» What is expected:
Rewrite the data below, replacing every instance of "засчитано" with "зачтено" and leaving all other text unchanged.

Records held in a dataset
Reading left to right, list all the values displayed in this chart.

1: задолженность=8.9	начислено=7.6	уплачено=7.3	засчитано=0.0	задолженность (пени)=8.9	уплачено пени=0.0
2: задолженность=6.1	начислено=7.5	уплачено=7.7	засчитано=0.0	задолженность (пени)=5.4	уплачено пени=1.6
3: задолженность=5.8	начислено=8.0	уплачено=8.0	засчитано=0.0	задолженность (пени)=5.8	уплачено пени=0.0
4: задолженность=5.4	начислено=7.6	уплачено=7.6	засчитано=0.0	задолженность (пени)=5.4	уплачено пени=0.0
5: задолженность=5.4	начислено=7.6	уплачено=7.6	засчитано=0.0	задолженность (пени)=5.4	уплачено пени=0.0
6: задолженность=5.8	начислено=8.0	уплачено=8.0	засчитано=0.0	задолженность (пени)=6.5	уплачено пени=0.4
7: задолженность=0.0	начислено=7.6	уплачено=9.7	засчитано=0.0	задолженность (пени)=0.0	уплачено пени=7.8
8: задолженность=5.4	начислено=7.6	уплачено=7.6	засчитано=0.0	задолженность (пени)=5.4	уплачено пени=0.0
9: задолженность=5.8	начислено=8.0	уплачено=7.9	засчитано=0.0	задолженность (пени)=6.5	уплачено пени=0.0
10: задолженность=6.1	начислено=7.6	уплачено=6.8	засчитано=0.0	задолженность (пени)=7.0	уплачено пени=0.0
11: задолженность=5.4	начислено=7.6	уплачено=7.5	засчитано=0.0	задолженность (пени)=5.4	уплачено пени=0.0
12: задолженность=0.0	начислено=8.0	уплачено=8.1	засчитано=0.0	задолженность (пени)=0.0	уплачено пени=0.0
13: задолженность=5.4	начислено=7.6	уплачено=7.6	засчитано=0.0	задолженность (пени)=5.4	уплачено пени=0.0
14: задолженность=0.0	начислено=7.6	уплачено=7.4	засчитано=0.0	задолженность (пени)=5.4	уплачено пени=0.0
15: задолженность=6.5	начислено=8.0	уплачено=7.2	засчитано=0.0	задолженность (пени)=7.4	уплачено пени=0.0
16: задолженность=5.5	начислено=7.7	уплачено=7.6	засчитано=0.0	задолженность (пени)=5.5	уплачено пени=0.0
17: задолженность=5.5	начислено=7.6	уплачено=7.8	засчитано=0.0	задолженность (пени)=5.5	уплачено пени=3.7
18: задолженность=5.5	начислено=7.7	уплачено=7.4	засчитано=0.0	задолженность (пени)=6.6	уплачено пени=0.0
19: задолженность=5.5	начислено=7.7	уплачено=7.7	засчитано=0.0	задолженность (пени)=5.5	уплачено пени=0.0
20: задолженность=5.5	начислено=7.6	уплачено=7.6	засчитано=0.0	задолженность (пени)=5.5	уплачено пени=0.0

» Answer to this problem:
Reading left to right, list all the values displayed in this chart.

1: задолженность=8.9	начислено=7.6	уплачено=7.3	зачтено=0.0	задолженность (пени)=8.9	уплачено пени=0.0
2: задолженность=6.1	начислено=7.5	уплачено=7.7	зачтено=0.0	задолженность (пени)=5.4	уплачено пени=1.6
3: задолженность=5.8	начислено=8.0	уплачено=8.0	зачтено=0.0	задолженность (пени)=5.8	уплачено пени=0.0
4: задолженность=5.4	начислено=7.6	уплачено=7.6	зачтено=0.0	задолженность (пени)=5.4	уплачено пени=0.0
5: задолженность=5.4	начислено=7.6	уплачено=7.6	зачтено=0.0	задолженность (пени)=5.4	уплачено пени=0.0
6: задолженность=5.8	начислено=8.0	уплачено=8.0	зачтено=0.0	задолженность (пени)=6.5	уплачено пени=0.4
7: задолженность=0.0	начислено=7.6	уплачено=9.7	зачтено=0.0	задолженность (пени)=0.0	уплачено пени=7.8
8: задолженность=5.4	начислено=7.6	уплачено=7.6	зачтено=0.0	задолженность (пени)=5.4	уплачено пени=0.0
9: задолженность=5.8	начислено=8.0	уплачено=7.9	зачтено=0.0	задолженность (пени)=6.5	уплачено пени=0.0
10: задолженность=6.1	начислено=7.6	уплачено=6.8	зачтено=0.0	задолженность (пени)=7.0	уплачено пени=0.0
11: задолженность=5.4	начислено=7.6	уплачено=7.5	зачтено=0.0	задолженность (пени)=5.4	уплачено пени=0.0
12: задолженность=0.0	начислено=8.0	уплачено=8.1	зачтено=0.0	задолженность (пени)=0.0	уплачено пени=0.0
13: задолженность=5.4	начислено=7.6	уплачено=7.6	зачтено=0.0	задолженность (пени)=5.4	уплачено пени=0.0
14: задолженность=0.0	начислено=7.6	уплачено=7.4	зачтено=0.0	задолженность (пени)=5.4	уплачено пени=0.0
15: задолженность=6.5	начислено=8.0	уплачено=7.2	зачтено=0.0	задолженность (пени)=7.4	уплачено пени=0.0
16: задолженность=5.5	начислено=7.7	уплачено=7.6	зачтено=0.0	задолженность (пени)=5.5	уплачено пени=0.0
17: задолженность=5.5	начислено=7.6	уплачено=7.8	зачтено=0.0	задолженность (пени)=5.5	уплачено пени=3.7
18: задолженность=5.5	начислено=7.7	уплачено=7.4	зачтено=0.0	задолженность (пени)=6.6	уплачено пени=0.0
19: задолженность=5.5	начислено=7.7	уплачено=7.7	зачтено=0.0	задолженность (пени)=5.5	уплачено пени=0.0
20: задолженность=5.5	начислено=7.6	уплачено=7.6	зачтено=0.0	задолженность (пени)=5.5	уплачено пени=0.0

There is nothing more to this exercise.